Copy out only the lines of the material from the one holding "elevation (m): 70" through the one holding "collectors: A. D. E. Elmer", both included, replacing "name author" with "authority" and leaving everything else unchanged.
____________________
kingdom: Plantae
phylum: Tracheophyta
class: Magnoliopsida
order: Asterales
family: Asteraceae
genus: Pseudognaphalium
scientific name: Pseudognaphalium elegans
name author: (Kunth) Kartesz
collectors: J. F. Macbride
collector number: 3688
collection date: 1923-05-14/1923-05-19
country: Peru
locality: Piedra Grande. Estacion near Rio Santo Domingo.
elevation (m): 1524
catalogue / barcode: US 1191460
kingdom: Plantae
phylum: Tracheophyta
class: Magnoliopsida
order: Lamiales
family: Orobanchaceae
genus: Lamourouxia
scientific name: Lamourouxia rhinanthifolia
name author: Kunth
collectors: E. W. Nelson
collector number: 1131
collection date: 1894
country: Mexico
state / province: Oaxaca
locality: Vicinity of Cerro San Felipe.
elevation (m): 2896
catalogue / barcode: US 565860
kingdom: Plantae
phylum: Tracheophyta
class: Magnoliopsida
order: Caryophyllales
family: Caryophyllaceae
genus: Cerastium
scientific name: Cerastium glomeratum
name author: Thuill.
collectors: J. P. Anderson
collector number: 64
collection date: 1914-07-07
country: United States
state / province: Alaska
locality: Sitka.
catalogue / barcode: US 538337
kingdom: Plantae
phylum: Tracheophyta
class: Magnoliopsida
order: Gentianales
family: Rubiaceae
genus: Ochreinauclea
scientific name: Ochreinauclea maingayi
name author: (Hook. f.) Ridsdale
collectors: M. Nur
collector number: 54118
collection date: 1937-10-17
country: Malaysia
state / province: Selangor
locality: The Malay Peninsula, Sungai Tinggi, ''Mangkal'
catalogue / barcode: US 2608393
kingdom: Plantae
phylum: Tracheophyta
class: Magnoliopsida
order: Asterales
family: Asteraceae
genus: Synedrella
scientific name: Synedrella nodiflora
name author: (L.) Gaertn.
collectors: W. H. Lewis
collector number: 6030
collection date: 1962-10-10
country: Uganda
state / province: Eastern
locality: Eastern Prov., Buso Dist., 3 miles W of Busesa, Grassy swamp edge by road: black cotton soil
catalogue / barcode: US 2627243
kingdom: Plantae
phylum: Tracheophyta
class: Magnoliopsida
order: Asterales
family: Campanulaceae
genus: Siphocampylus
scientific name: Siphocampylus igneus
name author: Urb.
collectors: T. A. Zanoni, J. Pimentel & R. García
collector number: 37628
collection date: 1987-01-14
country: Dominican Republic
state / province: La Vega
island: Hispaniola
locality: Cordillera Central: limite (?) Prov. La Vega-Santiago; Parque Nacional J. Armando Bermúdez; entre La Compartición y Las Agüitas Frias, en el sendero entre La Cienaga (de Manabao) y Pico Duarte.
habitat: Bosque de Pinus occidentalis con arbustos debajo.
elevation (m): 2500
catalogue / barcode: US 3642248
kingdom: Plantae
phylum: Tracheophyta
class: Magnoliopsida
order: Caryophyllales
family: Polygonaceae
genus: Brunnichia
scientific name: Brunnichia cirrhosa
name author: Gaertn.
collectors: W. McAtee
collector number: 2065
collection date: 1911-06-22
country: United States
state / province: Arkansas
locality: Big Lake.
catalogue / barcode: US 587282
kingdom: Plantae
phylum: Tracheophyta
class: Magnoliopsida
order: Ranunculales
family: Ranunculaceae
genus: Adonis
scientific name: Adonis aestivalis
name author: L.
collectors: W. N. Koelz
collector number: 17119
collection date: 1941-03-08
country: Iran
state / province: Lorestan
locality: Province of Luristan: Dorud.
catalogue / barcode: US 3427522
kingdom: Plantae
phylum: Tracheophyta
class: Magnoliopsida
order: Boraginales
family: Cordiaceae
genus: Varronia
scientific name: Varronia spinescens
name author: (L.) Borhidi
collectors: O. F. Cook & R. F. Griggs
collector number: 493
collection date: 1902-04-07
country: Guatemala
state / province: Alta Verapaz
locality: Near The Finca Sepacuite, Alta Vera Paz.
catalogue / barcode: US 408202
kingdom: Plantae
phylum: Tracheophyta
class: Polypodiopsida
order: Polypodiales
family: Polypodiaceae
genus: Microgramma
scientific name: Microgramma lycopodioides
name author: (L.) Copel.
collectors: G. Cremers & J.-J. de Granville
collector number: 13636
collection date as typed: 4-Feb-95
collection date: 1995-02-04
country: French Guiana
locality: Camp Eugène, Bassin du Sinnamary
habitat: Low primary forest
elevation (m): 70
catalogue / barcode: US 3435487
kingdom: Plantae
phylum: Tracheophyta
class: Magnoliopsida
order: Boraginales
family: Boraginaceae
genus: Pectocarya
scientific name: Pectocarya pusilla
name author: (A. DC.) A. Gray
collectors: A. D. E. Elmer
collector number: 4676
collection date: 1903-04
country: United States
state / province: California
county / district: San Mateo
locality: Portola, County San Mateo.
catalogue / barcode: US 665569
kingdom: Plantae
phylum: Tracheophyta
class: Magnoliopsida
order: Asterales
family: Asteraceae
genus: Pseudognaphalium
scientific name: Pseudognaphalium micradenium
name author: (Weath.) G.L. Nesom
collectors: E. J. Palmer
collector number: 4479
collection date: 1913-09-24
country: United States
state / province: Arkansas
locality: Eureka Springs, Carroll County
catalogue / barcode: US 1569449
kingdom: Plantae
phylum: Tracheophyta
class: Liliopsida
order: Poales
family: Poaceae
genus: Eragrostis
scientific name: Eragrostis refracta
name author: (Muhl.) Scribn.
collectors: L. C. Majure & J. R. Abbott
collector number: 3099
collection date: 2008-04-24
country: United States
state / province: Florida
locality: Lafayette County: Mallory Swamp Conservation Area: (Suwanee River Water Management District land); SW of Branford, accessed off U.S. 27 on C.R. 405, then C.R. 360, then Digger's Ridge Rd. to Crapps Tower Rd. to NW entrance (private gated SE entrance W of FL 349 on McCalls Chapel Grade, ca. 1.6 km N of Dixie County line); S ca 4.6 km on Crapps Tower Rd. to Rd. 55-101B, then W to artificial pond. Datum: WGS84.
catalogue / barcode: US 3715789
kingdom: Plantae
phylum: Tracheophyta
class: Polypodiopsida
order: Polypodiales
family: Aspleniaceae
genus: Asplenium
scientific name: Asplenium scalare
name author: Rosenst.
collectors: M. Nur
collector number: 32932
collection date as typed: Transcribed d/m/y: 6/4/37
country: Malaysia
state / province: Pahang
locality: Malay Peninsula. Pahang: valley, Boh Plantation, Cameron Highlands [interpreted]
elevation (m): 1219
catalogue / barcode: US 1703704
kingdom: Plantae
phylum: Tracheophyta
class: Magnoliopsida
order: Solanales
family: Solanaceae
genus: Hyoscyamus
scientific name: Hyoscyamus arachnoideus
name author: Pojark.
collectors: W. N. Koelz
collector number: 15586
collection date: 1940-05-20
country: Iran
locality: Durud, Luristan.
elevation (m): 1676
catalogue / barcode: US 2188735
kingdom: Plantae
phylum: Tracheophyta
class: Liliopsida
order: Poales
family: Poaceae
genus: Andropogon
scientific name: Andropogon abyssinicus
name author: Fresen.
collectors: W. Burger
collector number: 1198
____________________
> EXERCISE RESULT:
elevation (m): 70
catalogue / barcode: US 3435487
kingdom: Plantae
phylum: Tracheophyta
class: Magnoliopsida
order: Boraginales
family: Boraginaceae
genus: Pectocarya
scientific name: Pectocarya pusilla
authority: (A. DC.) A. Gray
collectors: A. D. E. Elmer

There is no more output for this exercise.